● Tasks to complete
1) In the article on Kravira below, list the cities the text names as places where Kravira began buying land for residential and commercial real estate.
2) According to the article on Kravira below, in what year did the liquidation of the company end?
3) Return the passage of the article on Kravira below from "In the 2000s, Kravira, headed" to "ended in 2018.".

## begin Extract to read

In 1994, he set up the Kravira company together with some fellow countrymen.

Kravira, which was founded and run by Youssef Nedal Amin, went into liquidation a few years ago. His former partners have recently initiated bankruptcy proceedings against him as a sole proprietorship, writes ej.by.

According to the case materials, the Ram-Global company-developer applied to the court to initiate a procedure to recognize Youssef Nedal Amin as an individual entrepreneur economically unsound. Based on the application, insolvency proceedings were initiated against the once most successful Syrian businessman in Belarus in September. The first court proceeding will take place early this December. The managing body is now collecting claims from creditors.

Youssef Nedal Amin is one of the brightest figures of Belarusian business in the 1990s and 2000s. He studied in Minsk during the Soviet era and in 1994, together with several fellow countrymen (Youssef Nedal Amin became head of the Syrian community in Belarus) who also studied in the Belarusian capital, created Kravira.

It became a major player in several niches. In particular, Kravira managed the Palace clubs and casino and invested in the country's first pizza chain, Zio Pepe. In the second half of the 1990s, Syrian, with the support of the former President's office manager Ivan Titenkov, was engaged in the forestry business. In the early 2000s, he was among the first to focus on real estate investments - commercial and residential.

In the 2000s, Kravira, headed by Youssef Nedal Amin, aspired to become one of the key players in this market. A production base was set up in Zhodino. Kravira started buying land for residential and commercial real estate in Minsk, Grodno, Mogilev, Vitebsk, Bobruisk, and other cities of the country. But the scale ruined the business. The fall of Kravira's construction business began in 2011. State authorities began delivering numerous claims against the businessman. In the end, the company only completed the office centre on Klara Zetkin Street (Kravira City). For a while, VTB Bank headquarters were located there. Kravira bankruptcy proceedings started late in 2014. The liquidation of the company ended in 2018.

By the time Kravira's problems began, Youssef Nedal Amin, along with other Belarusian Syrians (Salloum Imad Issa, Al Hamsho Taher Muhammad and others), had become involved in another project - the construction of a business centre next to Kravira City, to be called Ram.

Initially, this plot of land was also allocated to Kravira. It was planned to build there an elite five-star hotel, a shopping complex and a 50-storey business centre. Belarusian Syrians attracted an investor - Jordanian Akram Yakob Salim Beiruti and entered a joint company Beiruti Global and Partners for Construction and Development.

But the Jordanian had financial problems, and he (and gradually the Syrians) were replaced as investors by the owners of the family-run Lebanese company Khoury Group for Investment. It is the Khoury family as well as Haddad Sanaa who now own the existing Ram Business Centre, which is operated by Ram-Global.

According to the MoJ, Youssef Nedal Amin was first the manager of Ram-Global as a sole proprietorship during 2013-2018 and then served as its manager as an individual for a few months in 2018.

## end Extract to read
## begin Extracted records

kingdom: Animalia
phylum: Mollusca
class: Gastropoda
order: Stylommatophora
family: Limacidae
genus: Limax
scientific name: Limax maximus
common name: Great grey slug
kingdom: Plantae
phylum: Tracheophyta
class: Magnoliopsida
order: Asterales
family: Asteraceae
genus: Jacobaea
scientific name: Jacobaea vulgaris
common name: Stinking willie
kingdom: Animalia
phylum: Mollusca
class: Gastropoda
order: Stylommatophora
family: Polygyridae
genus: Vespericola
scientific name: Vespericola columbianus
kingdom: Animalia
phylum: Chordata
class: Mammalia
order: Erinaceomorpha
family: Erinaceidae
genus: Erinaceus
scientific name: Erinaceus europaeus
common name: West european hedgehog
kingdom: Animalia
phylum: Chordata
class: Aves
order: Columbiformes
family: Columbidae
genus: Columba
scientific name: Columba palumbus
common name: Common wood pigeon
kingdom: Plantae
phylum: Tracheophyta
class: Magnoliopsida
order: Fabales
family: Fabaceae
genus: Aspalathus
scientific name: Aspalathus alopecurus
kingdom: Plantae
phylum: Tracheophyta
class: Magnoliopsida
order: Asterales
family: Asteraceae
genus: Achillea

## end Extracted records

● Solutions by task
1) Minsk, Grodno, Mogilev, Vitebsk, Bobruisk

2) 2018

3)
In the 2000s, Kravira, headed by Youssef Nedal Amin, aspired to become one of the key players in this market. A production base was set up in Zhodino. Kravira started buying land for residential and commercial real estate in Minsk, Grodno, Mogilev, Vitebsk, Bobruisk, and other cities of the country. But the scale ruined the business. The fall of Kravira's construction business began in 2011. State authorities began delivering numerous claims against the businessman. In the end, the company only completed the office centre on Klara Zetkin Street (Kravira City). For a while, VTB Bank headquarters were located there. Kravira bankruptcy proceedings started late in 2014. The liquidation of the company ended in 2018.